The Freddie Mac Primary Mortgage Market Survey for the week ended Dec. 8 reported the 30-year fixed rate mortgage averaged 6.33%, a drop of 16 basis points from 6.49% seven days prior. A year ago at this time, the 30-year FRM averaged 3.1%.
In the Nov. 10 survey, Freddie Mac calculated the 30-year FRM averaged 7.08%. However, a favorable Consumer Price Index report released that morning began driving rates down.
“Over the last four weeks, mortgage rates have declined three-quarters of a point, the largest decline since 2008,” Freddie Mac Chief Economist Sam Khater said in a press release. “While the decline in rates has been large, homebuyer sentiment remains low with no major positive reaction in purchase demand to these lower rates.”
On Nov. 29, the benchmark 10-year Treasury yield peaked at 3.75%. In the succeeding days, the primary movement has been lower, ending Dec. 7 trading at 3.41%. However, the yield did tick back up 6 basis points by noon on Thursday.
Falling prices are also not moving the market.
“Despite the ongoing decline in mortgage rates that started in October, prospective homebuyers continue to delay decisions to purchase homes, even as home prices flatten or fall,” Bob Broeksmit, president and CEO of the Mortgage Bankers Association said in a Thursday morning statement referencing its Weekly Application Survey. “The average loan size for a purchase application last week was at its lowest level in nearly two years, another indication that home prices are cooling.”
Statements from Federal Reserve Chairman Jerome Powell on Nov. 30 were the primary driver of this week’s decline, added Matthew Speakman, Zillow Home Loans senior economist, in a statement issued Wednesday night.

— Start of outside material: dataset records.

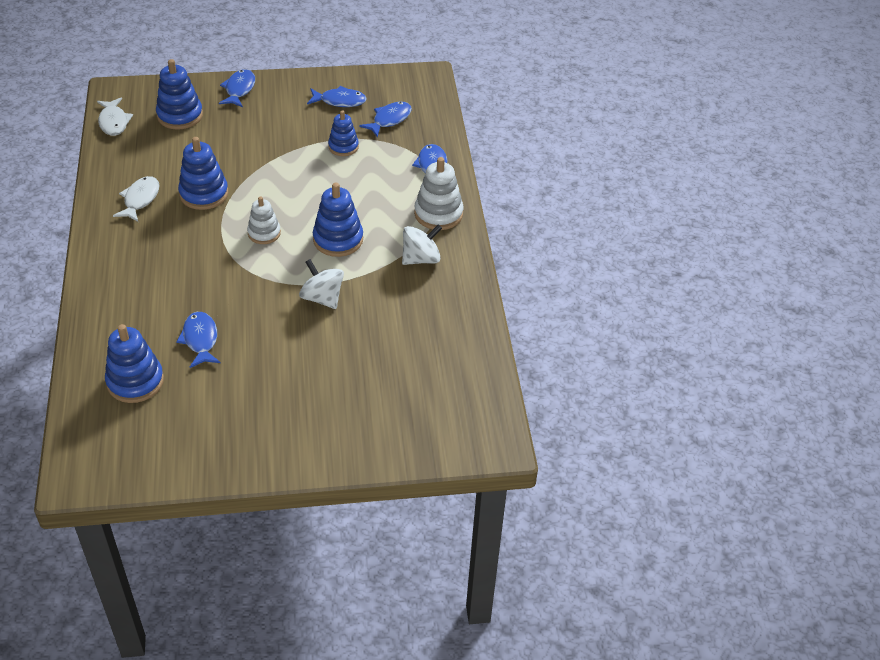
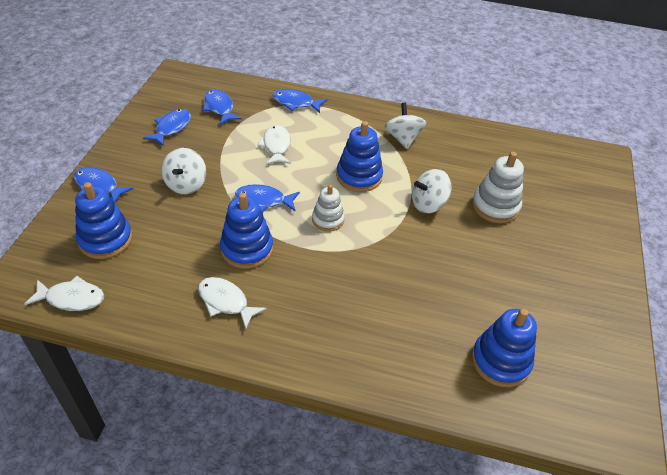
camera: 70 degrees left, 0 degrees up
blue fish [176,312,220,368] -> blue fish moved to [235,184,300,212]
blue stacking toy [328,110,359,156] -> none
white stacking toy [414,157,464,230] -> white stacking toy moved to [472,152,524,223]
none -> white spinning top [162,148,206,194]
none -> white fish [257,125,291,165]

“There he noted the Fed had seen signs that inflation was continuing to cool and hinted the central bank was ready to scale back on their program of tightening monetary policy,” Speakman said. “The inflation dynamic remains investors’ chief focus; mortgage rates barely budged in response to the monthly jobs report, a release that usually tends to move markets.”
And rates are likely to fall even further in the next week as the markets wait for new inflation data, and another statement from Powell, to come out.
“But recent rate movements indicate that markets are evaluating their positions as those important releases approach,” Speakman continued. “Data released on Wednesday showed labor costs were much cheaper than expected in the year’s third quarter, something the market may be interpreting as another sign of waning inflation.”
The 15-year FRM fell by 9 basis points during the week to 5.67% from 5.76%. For the same period in 2021, the 15-year FRM averaged 2.38%.